El que su padre y él se peleasen como el perro y el gato era un secreto que se llevaría, si era preciso, a la tumba. Nunca lo admitiría ante él, pero reconocía para sí que, indirectamente, se había estado aprovechando toda su vida de la fama de juez estricto e intransigente que tenía su padre. En más de una ocasión, alguna puerta se había abierto solamente con mencionar el apellido Alcázar, pero jamás lo reconocería delante del juez.
Los tres amigos se adentran el local saludando a cada uno de los relaciones públicas que encuentran a su paso. Distintos chicos y chicas provistos de intercomunicadores envían cómplices sonrisas a Fabián mientras se dirigen hacia el restaurante donde les está esperando Ramón.
Solamente hay ocupadas cuatro mesas de este restaurante de comida internacional y en otra, al fondo del salón, un gigante apura con premura un chuletón de carne roja muy poco hecha.
—Veo que no esperas a nadie, socio.
El grandullón sigue con su tarea y lo mira de reojo sin demostrar ni un ápice de amabilidad hacia los recién llegados. Fabián sabe que sus dos amigos no son del agrado de su socio, pero a él eso no le importa en absoluto.
—Tengo que preparar muchas cosas antes de que comiencen a llegar los gorrioncillos pidiendo trigo y no me puedo entretener en conversaciones intranscendentes.
—Calvo de mierda, ¿me puede aconsejar un libro para hacer amigos?
El comentario de Humberto no hace ni pizca de gracia al grandullón de piel tostada y se levanta de la mesa cuando aún le queda un bocado de carne de ternera rodeada de un caldo rojizo. De un trago apura la copa de vino tinto y tras dar la mano a Fabián dirige una mirada que deja patente la animadversión hacia Humberto y Néstor.
—En la silla te he dejado la mercancía. Que no te regateen las palomitas. No venimos aquí ni a hacer amigos ni favores.

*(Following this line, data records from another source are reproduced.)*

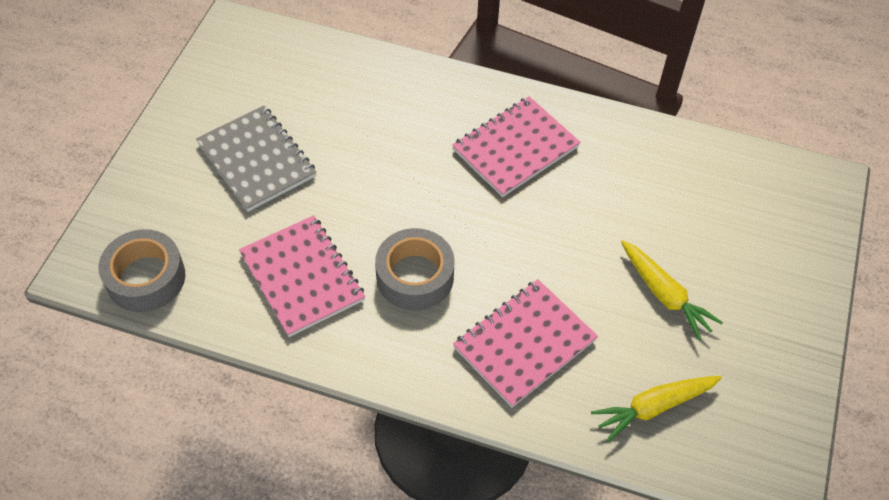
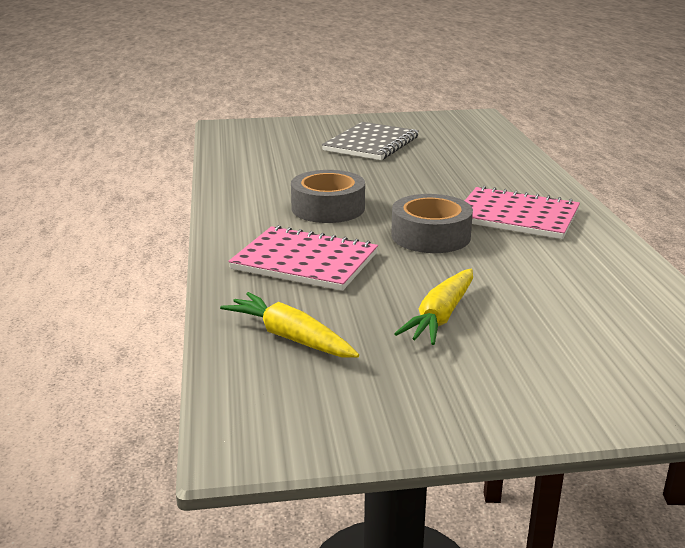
camera: 65 degrees right, 30 degrees down
grey tape [98,229,185,312] -> grey tape moved to [391,194,473,253]
pink notebook [239,215,365,337] -> none

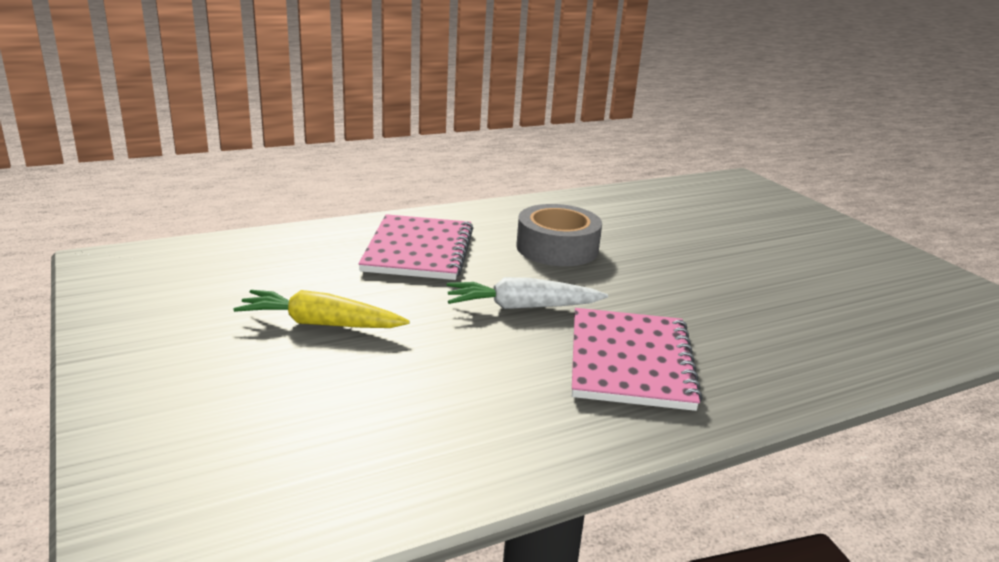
camera: 70 degrees right, 0 degrees up
yellow carrot [220,292,359,358] -> none
grey notebook [322,122,419,160] -> none
grey tape [391,194,473,253] -> white carrot [447,277,608,309]

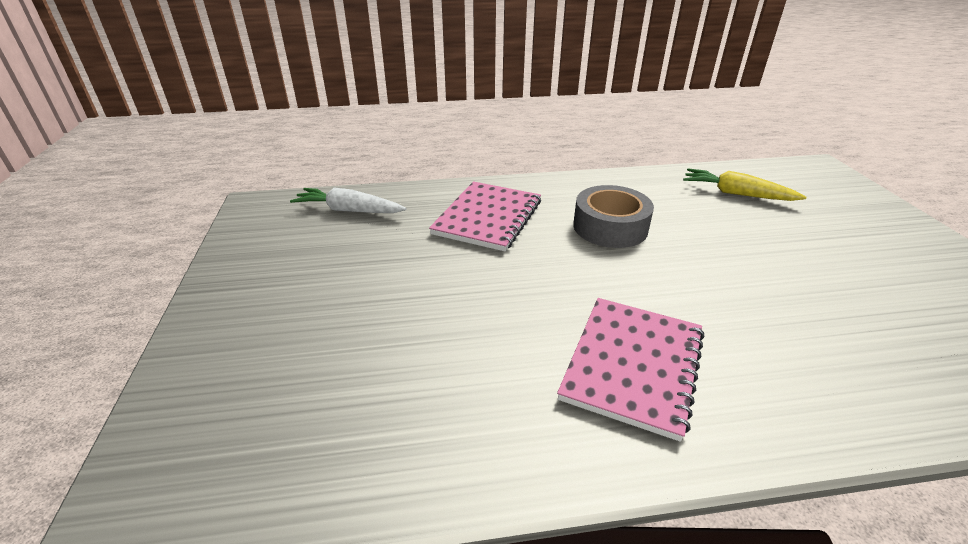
camera: 20 degrees right, 10 degrees up
yellow carrot [233,290,410,328] -> yellow carrot moved to [683,168,807,201]
white carrot [447,277,608,309] -> white carrot moved to [290,187,406,213]

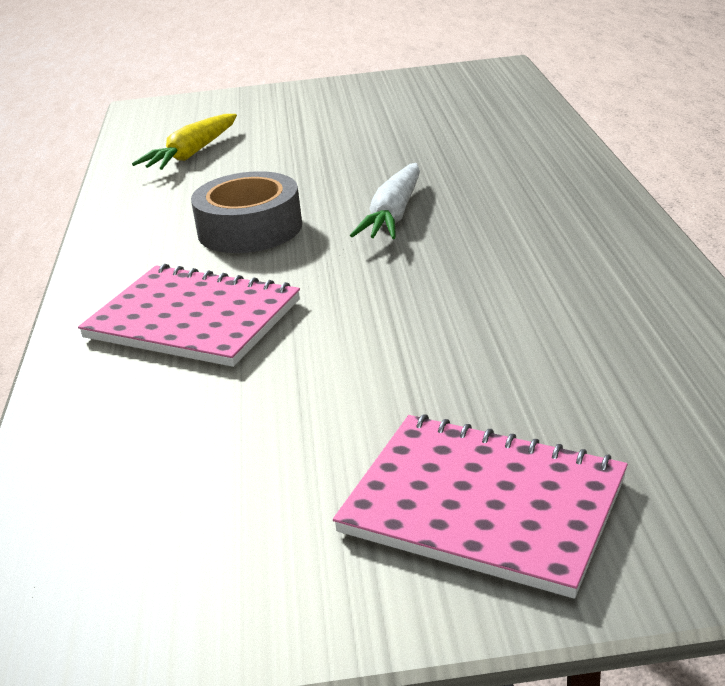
camera: 85 degrees left, 5 degrees down
white carrot [290,187,406,213] -> white carrot moved to [350,163,420,239]
pink notebook [557,298,704,442] -> pink notebook moved to [333,414,628,599]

El que quiera calidad que la pague, y eso lo digo también por estos dos imberbes.
Fabián sonríe reteniendo una carcajada mientras observan como la amplia espalda de esa mole abandona el comedor.
—¡Solo era un chiste! —intenta justificarse Humberto—. ¡Este tío no tiene sentido del humor! Si me hubiese dejado contárselo entero...
—Si le cuentas el chiste entero, te habría sacado a patadas de aquí. ―Las risas de Fabián cuentan ahora con la complicidad de Néstor—. Te has cagado, amigo. No pasa nada ―Fabián apoya el brazo en el hombro de Humberto—, yo también me habría acojonado, y eso que es mi socio.
Tras un momento incómodo, los tres se sientan a la mesa y entre los dos amigos intentan convencer a Humberto de que esa actitud forma parte del papel que Ramón tiene que interpretar para que el personal siga guardándole el bulto.
—El respeto en esta profesión no se gana siendo un irrisorio bonachón.
—¡Lo entiendo, no soy tonto, pero tampoco creo que siempre tenga que comportarse como un capullo!
—No es nada personal —dice Fabián mientras llama a la camarera—. Ramón es así con casi todo el mundo.
La cena transcurre entre risas y recuerdos. El marisco, la carne y el buen vino no han tardado en hacer su efecto, y Humberto ha cambiado de actitud en el mismo tiempo que han tardado en apurarse dos botellas de Pago de Carraovejas.
Los constantes envites de mal gusto que ha protagonizado Fabián hacia la camarera han sido recibidos por sus dos amigos como triunfos personales. Esos capullos impertinentes han rebasado una y otra vez los límites que se le supone a un cliente con cada uno de los comentarios sexistas y machistas. La camarera debería haber recurrido al encargado, pero sabe que el dominicano siempre tiene la última palabra.